João Ramos afirma que a tutela “tenta abusivamente aplicar uma norma que se refere à entrega e estendê-la à manutenção da exploração”. O deputado comunista questionou igualmente a ministra sobre “a recusa” dos serviços em transmitir o arrendamento a descendentes “ainda em vida” do arrendatário. Francisco Farinho, 69 anos, um dos rendeiros a quem Sá Carneiro atribuiu parcelas de terra na Herdade dos Machados, para criar gado, confirma que o ministério “não transfere em vida o arrendamento de pais para filhos”.

O rendeiro critica também esses aspecto do despacho do secretário de Estado, lembrando que os visados “têm reformas muito baixas, entre os 200 e os 300 euros” e que necessitam da colaboração dos filhos para fazer produzir as explorações.
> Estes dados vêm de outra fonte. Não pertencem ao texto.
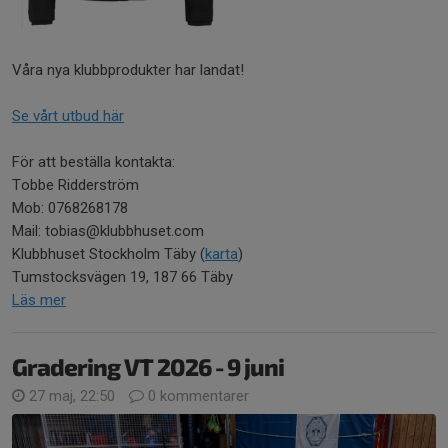
Våra nya klubbprodukter har landat!
Se vårt utbud här
För att beställa kontakta:
Tobbe Ridderström
Mob: 0768268178
Mail: tobias@klubbhuset.com
Klubbhuset Stockholm Täby (
karta
)
Tumstocksvägen 19, 187 66 Täby
Läs mer
Gradering VT 2026 - 9 juni
27 maj, 22:50
0 kommentarer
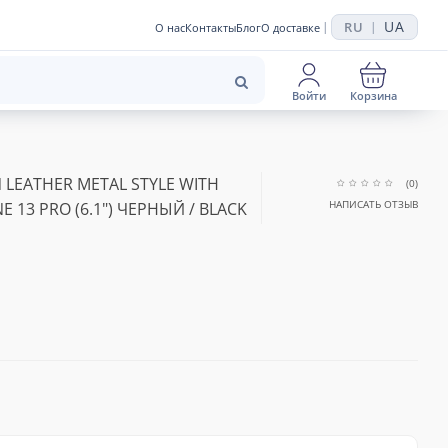
UA
RU
|
|
О нас
Контакты
Блог
О доставке
Войти
Корзина
LEATHER METAL STYLE WITH
(0)
НАПИСАТЬ ОТЗЫВ
 13 PRO (6.1") ЧЕРНЫЙ / BLACK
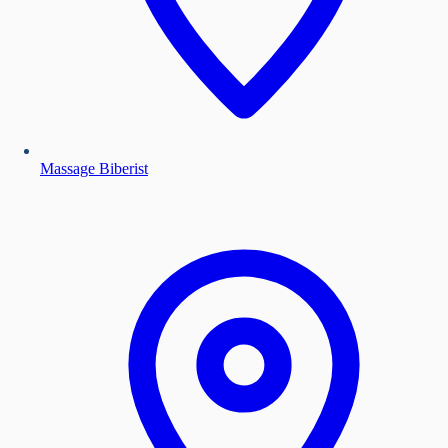
Massage Biberist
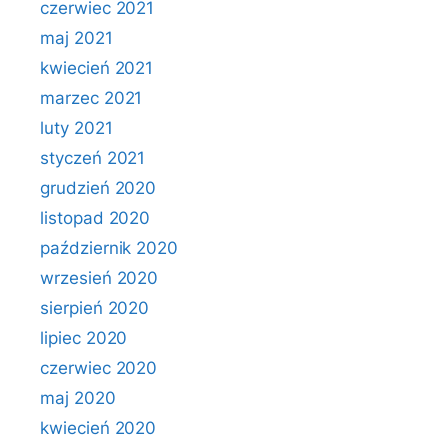
czerwiec 2021
maj 2021
kwiecień 2021
marzec 2021
luty 2021
styczeń 2021
grudzień 2020
listopad 2020
październik 2020
wrzesień 2020
sierpień 2020
lipiec 2020
czerwiec 2020
maj 2020
kwiecień 2020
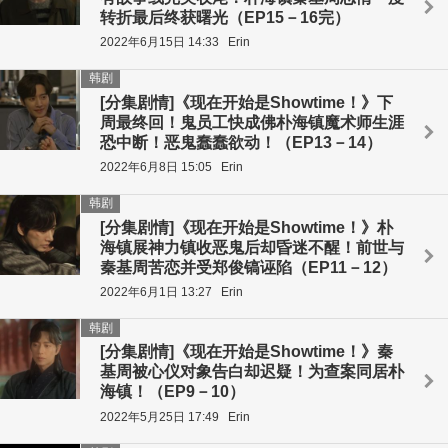
转折最后终获曙光（EP15－16完）
2022年6月15日 14:33
Erin
韩剧
[分集剧情]《现在开始是Showtime！》下
周最终回！鬼员工快成佛朴海镇魔术师生涯
恐中断！恶鬼蠢蠢欲动！（EP13－14）
2022年6月8日 15:05
Erin
韩剧
[分集剧情]《现在开始是Showtime！》朴
海镇展神力镇收恶鬼后却昏迷不醒！前世与
秦基周苦恋并受郑俊镐诬陷（EP11－12）
2022年6月1日 13:27
Erin
韩剧
[分集剧情]《现在开始是Showtime！》秦
基周被心仪对象告白却迟疑！为查案同居朴
海镇！（EP9－10）
2022年5月25日 17:49
Erin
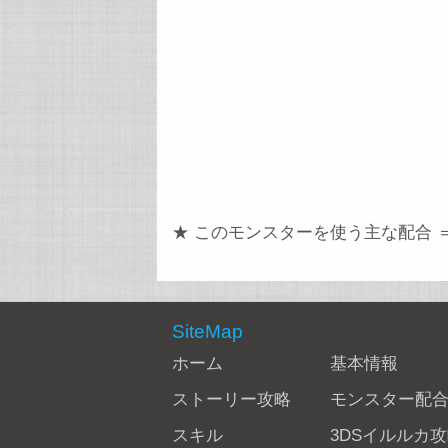
★ このモンスターを使う主な配合 
SiteMap
ホーム
基本情報
ストーリー攻略
モンスター配
スキル
3DSイルルカ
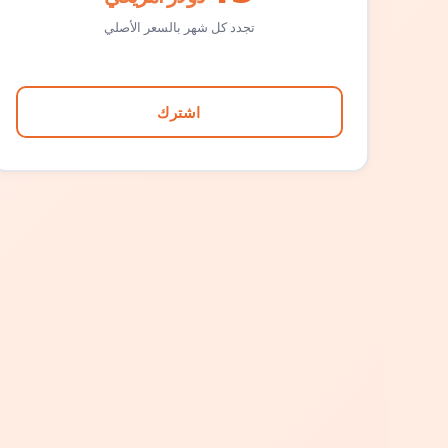
تجدد كل شهر بالسعر الأصلي
اشترك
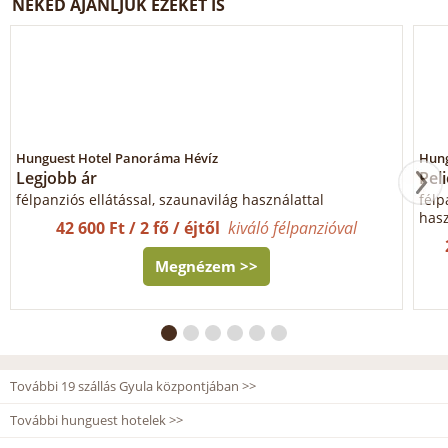
NEKED AJÁNLJUK EZEKET IS
Hunguest Hotel Panoráma Hévíz
Hung
Legjobb ár
Pel
félpanziós ellátással, szaunavilág használattal
félp
hasz
42 600 Ft / 2 fő / éjtől
kiváló félpanzióval
Megnézem >>
További 19 szállás Gyula központjában >>
További hunguest hotelek >>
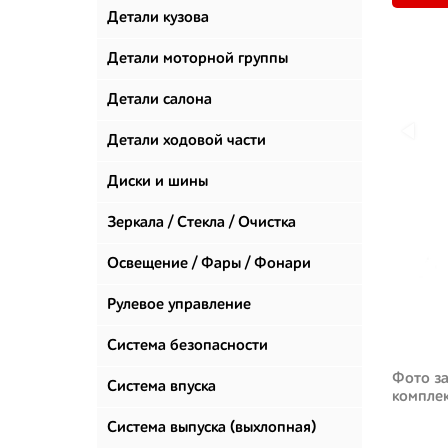
Детали кузова
Детали моторной группы
Детали салона
Детали ходовой части
Диски и шины
Зеркала / Стекла / Очистка
стекол
Освещение / Фары / Фонари
Рулевое управление
Система безопасности
Фото за
Система впуска
компле
Система выпуска (выхлопная)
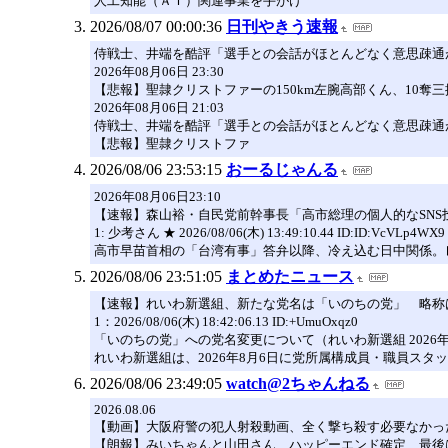
人工知能（ＡＩ）関連事業を手がけ
2026/08/07 00:00:36
日刊やきう速報
侍戦士、井端を酷評「選手との会話がほとんどなく意思疎通
2026年08月06日 23:30
【悲報】聖隷クリストファーの150km左腕高部くん、10奪
2026年08月06日 21:03
侍戦士、井端を酷評「選手との会話がほとんどなく意思疎通
【悲報】聖隷クリストファ
2026/08/06 23:53:15
おーるじゃんる
2026年08月06日23:10
【速報】森山裕・自民党前幹事長「高市総理の個人的なSNS
1: 少考さん ★ 2026/08/06(木) 13:49:10.44 ID:ID:VcVLp4WX9
高市早苗首相の「台湾有事」答弁以降、冷え込む日中関係。
2026/08/06 23:51:05
まとめたニュース
【速報】れいわ新選組、新たな党名は「いのちの党」 略称
1：2026/08/06(木) 18:42:06.13 ID:+UmuOxqz0
「いのちの党」への党名変更について（れいわ新選組 2026年
れいわ新選組は、2026年8月6日に党所属構成員・職員ス
2026/08/06 23:49:05
watch@2ちゃんねる
2026.08.06
【動画】大阪府警の犯人射殺動画、全く撃ち殺す必要なかっ
【朗報】みいちゃんと山田さん、ハッピーエンド確定 最後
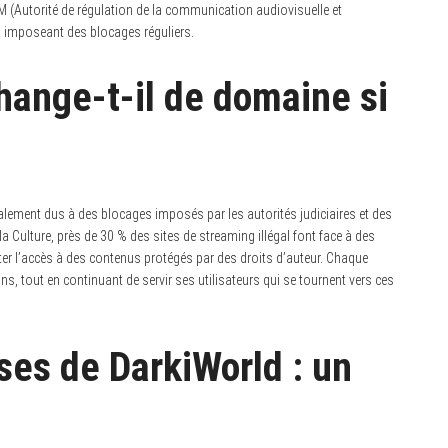
M (Autorité de régulation de la communication audiovisuelle et
en imposeant des blocages réguliers.
hange-t-il de domaine si
lement dus à des blocages imposés par les autorités judiciaires et des
 Culture, près de 30 % des sites de streaming illégal font face à des
iter l’accès à des contenus protégés par des droits d’auteur. Chaque
s, tout en continuant de servir ses utilisateurs qui se tournent vers ces
ses de DarkiWorld : un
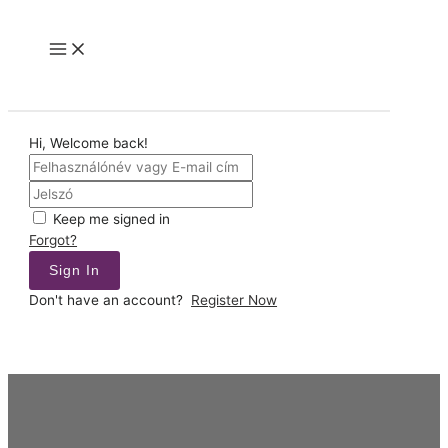
Skip
to
Main
content
Menu
Hi, Welcome back!
Keep me signed in
Forgot?
Sign In
Don't have an account?
Register Now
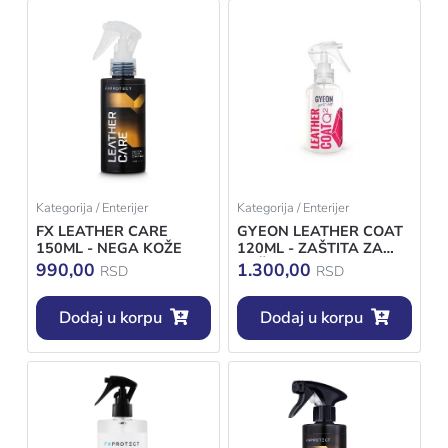
Kategorija / Enterijer
Kategorija / Enterijer
FX LEATHER CARE
GYEON LEATHER COAT
150ML - NEGA KOŽE
120ML - ZAŠTITA ZA
KOŽU
990,00
1.300,00
RSD
RSD
Dodaj u korpu
Dodaj u korpu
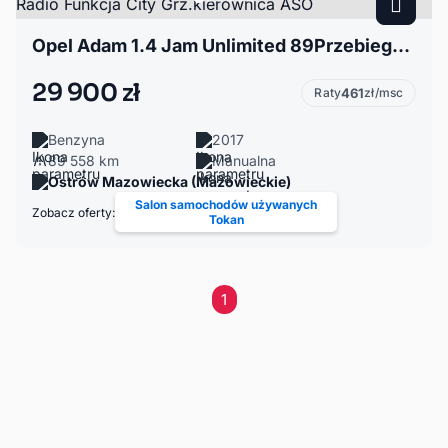
Opel Adam 1.4 Jam Unlimited 89Przebiegu Duże Radio Funkcja City Grz.kierownica ASO
29 900 zł
Raty
461
zł/msc
Benzyna
2017
89 558 km
Manualna
Ostrów Mazowiecka (Mazowieckie)
Salon samochodów używanych
Zobacz oferty:
Tokan
1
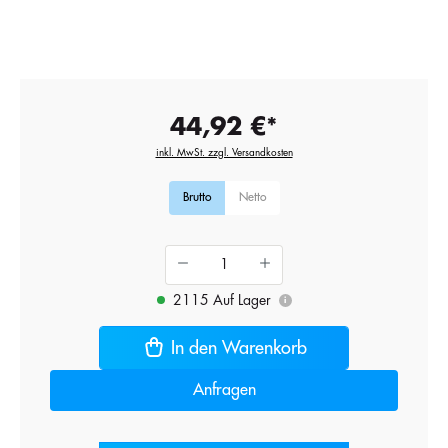
44,92 €*
inkl. MwSt. zzgl. Versandkosten
Brutto
Netto
2115 Auf Lager
i
In den Warenkorb
Anfragen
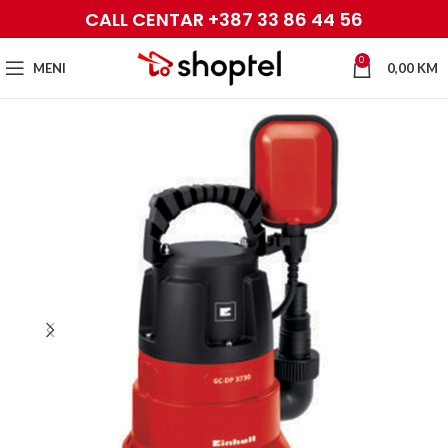
CALL CENTAR +387 33 86 44 56
0
MENI
0,00
KM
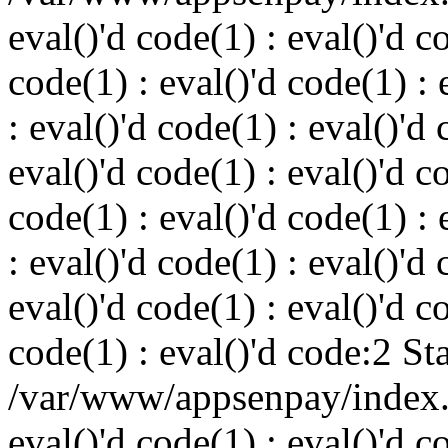
eval()'d code(1) : eval()'d c
code(1) : eval()'d code(1) : 
: eval()'d code(1) : eval()'d 
eval()'d code(1) : eval()'d c
code(1) : eval()'d code(1) : 
: eval()'d code(1) : eval()'d 
eval()'d code(1) : eval()'d c
code(1) : eval()'d code:2 St
/var/www/appsenpay/index.p
eval()'d code(1) : eval()'d c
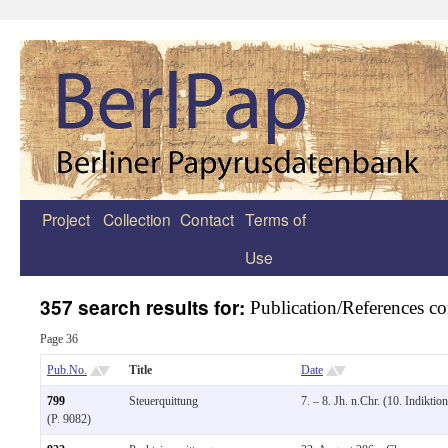
Project
Collection
Contact
Terms of
Zum
Use
Inhalt
springen
357 search results for:
Publication/References co
Page 36
Pub.No.
Title
Date
799
Steuerquittung
7. – 8. Jh. n.Chr. (10. Indiktion
(P. 9082)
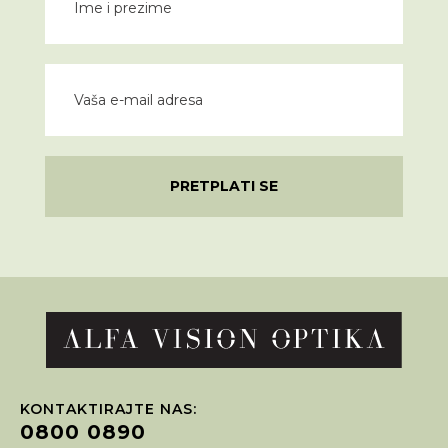
PRETPLATI SE
KONTAKTIRAJTE NAS:
0800 0890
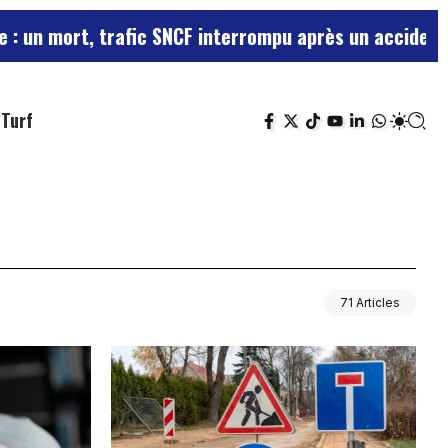
rt, trafic SNCF interrompu après un accident de pers
Turf
71 Articles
A transmissão do arrendamento só é possível com a morte do pai, confirma Francisco Farinho.

A manter-se a decisão do secretário de Estado no que respeita ao fim dos contratos com os reformados, “o caso acaba no Tribunal”, diz este rendeiro, acrescentando que, de acordo com a lei, “o Estado pode denunciar o contrato para o fim do período contratual, mediante comunicação à empresa concessionária com a antecedência mínima de 18 meses”. Ora os rendeiros foram informados em Junho passado.

Por outro lado, o Estado por rescindir o contrato sem obrigação de indemnizar nos “casos em que as entidades explorantes tenham abandonado total ou parcialmente os respectivos estabelecimentos agrícolas, ou tenham cedido a outrem a sua exploração, ou se achem em situação de inviabilidade ou insolvência económica”.

Num levantamento feito pelo deputado comunista, em 2013 havia 53 rendeiros na Herdade dos Machados, com idades compreendidas entre os 34 e os 89 anos. Destes, 44 não desenvolviam outra actividade para além da agricultura. E apenas num caso os serviços do ministério fizeram reparos quanto à forma de exploração das parcelas. Em todos os outros é referido que os lotes (foram distribuídos, em média 38 hectares por rendeiro) são explorados de forma viável.

No total estão entregues por arrendamento 2019 hectares, pelo que, tendo a herdade cerca de 6100 hectares, “são hoje explorados pelos antigos proprietários mais de 4000 hectares” conclui João Ramos.

Em 1980, o então primeiro-ministro Sá Carneiro dividiu a Herdade dos Machados em 200 parcelas para as distribuir por cerca de uma centena de trabalhadores que ali prestavam serviço desde que a herdade foi nacionalizada em 1975.

PGR diz que os contratos se mantêm
O Conselho Consultivo da Procuradoria-Geral da República considera, num parecer emitido no ano passado, que se mantêm “inalterados” os direitos dos arrendatários da Herdade dos Machados. 

O Conselho salienta que a Casa Agrícola Santos Jorge (a empresa proprietária de 4000 hectares da Herdade dos Machados que reclama a devolução de cerca de 2000 hectares atribuídos aos rendeiros por Sá Carneiro) “não tem direito à entrega dos terrenos referidos” enquanto os contratos  de arrendamento “subsistirem em vigor”. 

O parecer foi emitido a pedido do Ministério da Agricultura e prendia-se com a validade de um despacho governamental de 2003 que pôs fim aos contratos de arrendamento e que foi depois anulado pelo Tribunal Administrativo e Fiscal de Beja. De acordo com o documento o “Estado/Administração está proibido de praticar qualquer acto incompatível com a sentença proferida pelo Tribunal Administrativo e Fiscal de Beja”.